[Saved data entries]
▽

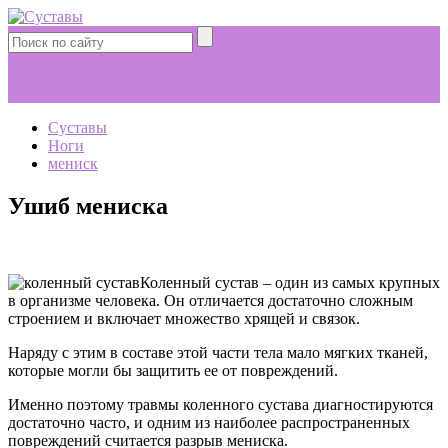
Суставы
Ноги
мениск
Ушиб мениска
Коленный сустав – один из самых крупных
в организме человека. Он отличается достаточно сложным
строением и включает множество хрящей и связок.
Наряду с этим в составе этой части тела мало мягких тканей,
которые могли бы защитить ее от повреждений.
Именно поэтому травмы коленного сустава диагностируются
достаточно часто, и одним из наиболее распространенных
повреждений считается разрыв мениска.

△

__Your assignment__
Say how many lines in the entries contain the string "мениска", and say nothing else.

__Solution to this exercise__
2